> Texto

En los años del pelotazo, resaca incluida, mientras la clase media pagaba facturas sin IVA, los privilegiados querían ganar aún más escamoteando impuestos, llevándoselo fresco a lugares donde el dinero huele a magnolia y ámbar. A principios de los noventa tuve un jefe que, al coincidir en la terminal de El Prat, me pidió que le pasara por el escáner un maletín lleno de billetes que se llevaba a Suiza. “Si te preguntan para qué es, di que vas a comprarte ropa y relojes”. Mi negativa fue entonada con tanto terror que el hombre se rió como si hubiera hecho una broma y se lo pasó a su mujer, que ya iba cargadita.

> Instrucciones
**1)** Conteste según el texto:
(a) ¿En qué terminal coincidió quien narra con su jefe?
(b) ¿A qué país se llevaba el jefe el maletín lleno de billetes?
(c) ¿A quién le pasó finalmente el jefe el maletín?
**2)** Reproduzca del texto el pasaje comprendido entre "En los años" y "ya iba cargadita.", ambos incluidos.
Para resolver, consulte únicamente el texto.

> Datos de análisis de gráficos

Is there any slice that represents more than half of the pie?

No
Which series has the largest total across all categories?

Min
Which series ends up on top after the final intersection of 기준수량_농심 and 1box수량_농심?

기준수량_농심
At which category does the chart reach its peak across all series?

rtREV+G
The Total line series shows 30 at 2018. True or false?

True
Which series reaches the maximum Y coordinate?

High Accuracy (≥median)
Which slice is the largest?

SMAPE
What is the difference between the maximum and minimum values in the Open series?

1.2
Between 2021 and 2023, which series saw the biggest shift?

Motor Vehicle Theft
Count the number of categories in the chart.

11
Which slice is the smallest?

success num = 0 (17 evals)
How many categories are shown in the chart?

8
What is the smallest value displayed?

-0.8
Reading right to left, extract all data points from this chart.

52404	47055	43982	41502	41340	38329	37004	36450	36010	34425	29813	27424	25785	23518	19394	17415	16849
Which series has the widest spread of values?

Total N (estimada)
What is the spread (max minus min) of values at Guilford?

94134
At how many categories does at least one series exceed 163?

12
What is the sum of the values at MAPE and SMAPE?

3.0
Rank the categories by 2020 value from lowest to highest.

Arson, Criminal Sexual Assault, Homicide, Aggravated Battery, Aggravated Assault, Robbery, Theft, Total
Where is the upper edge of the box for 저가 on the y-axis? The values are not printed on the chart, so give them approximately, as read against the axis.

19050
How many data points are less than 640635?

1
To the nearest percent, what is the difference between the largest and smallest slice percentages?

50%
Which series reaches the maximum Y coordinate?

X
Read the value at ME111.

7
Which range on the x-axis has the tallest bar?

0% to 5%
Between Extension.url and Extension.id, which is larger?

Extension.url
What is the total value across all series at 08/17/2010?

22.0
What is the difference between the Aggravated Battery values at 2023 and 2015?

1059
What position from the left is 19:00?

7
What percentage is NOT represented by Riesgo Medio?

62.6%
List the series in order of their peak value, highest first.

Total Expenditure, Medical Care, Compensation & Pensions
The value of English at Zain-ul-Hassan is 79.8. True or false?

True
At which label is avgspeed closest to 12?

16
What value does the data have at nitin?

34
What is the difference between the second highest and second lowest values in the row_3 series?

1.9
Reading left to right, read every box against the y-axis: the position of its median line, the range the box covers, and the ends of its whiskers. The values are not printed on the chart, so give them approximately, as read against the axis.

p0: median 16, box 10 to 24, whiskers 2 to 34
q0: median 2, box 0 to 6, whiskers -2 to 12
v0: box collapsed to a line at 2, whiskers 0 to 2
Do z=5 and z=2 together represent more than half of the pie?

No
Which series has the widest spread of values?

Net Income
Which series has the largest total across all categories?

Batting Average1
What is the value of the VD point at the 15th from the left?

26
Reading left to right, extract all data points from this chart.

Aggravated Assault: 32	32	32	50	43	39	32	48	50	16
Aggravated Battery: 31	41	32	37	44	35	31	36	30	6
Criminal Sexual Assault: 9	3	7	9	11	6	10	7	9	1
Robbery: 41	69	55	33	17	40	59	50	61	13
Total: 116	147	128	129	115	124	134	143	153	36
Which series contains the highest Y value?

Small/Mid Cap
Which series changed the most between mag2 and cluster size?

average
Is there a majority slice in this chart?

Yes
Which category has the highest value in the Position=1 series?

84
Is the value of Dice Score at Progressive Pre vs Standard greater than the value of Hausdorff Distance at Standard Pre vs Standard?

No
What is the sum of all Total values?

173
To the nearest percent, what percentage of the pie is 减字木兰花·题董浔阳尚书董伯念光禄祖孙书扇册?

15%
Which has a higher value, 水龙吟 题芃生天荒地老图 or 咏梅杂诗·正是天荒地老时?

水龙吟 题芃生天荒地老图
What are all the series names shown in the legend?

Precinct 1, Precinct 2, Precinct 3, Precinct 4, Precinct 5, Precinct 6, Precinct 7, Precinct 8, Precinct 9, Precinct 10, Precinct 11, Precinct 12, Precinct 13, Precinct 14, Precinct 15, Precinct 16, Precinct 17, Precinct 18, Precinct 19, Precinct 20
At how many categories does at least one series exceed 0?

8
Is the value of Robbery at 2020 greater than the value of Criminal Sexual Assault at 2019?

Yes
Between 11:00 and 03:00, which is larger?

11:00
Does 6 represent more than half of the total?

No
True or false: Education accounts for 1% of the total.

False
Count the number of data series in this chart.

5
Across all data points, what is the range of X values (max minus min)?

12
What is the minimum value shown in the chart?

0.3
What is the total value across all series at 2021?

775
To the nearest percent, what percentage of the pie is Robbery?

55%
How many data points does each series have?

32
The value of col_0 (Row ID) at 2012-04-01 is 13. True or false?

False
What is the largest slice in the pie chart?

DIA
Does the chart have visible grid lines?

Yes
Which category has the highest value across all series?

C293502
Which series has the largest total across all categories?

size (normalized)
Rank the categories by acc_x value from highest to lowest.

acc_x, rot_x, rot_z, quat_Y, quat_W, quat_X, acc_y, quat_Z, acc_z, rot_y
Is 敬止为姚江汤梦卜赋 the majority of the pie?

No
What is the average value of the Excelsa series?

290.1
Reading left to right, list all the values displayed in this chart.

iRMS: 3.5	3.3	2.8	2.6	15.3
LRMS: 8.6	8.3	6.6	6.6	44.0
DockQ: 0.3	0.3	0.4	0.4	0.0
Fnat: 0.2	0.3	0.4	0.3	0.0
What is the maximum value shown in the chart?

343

> Lista de soluciones
**1)**
(a) En la terminal de El Prat.
(b) A Suiza.
(c) A su mujer.

**2)**
En los años del pelotazo, resaca incluida, mientras la clase media pagaba facturas sin IVA, los privilegiados querían ganar aún más escamoteando impuestos, llevándoselo fresco a lugares donde el dinero huele a magnolia y ámbar. A principios de los noventa tuve un jefe que, al coincidir en la terminal de El Prat, me pidió que le pasara por el escáner un maletín lleno de billetes que se llevaba a Suiza. “Si te preguntan para qué es, di que vas a comprarte ropa y relojes”. Mi negativa fue entonada con tanto terror que el hombre se rió como si hubiera hecho una broma y se lo pasó a su mujer, que ya iba cargadita.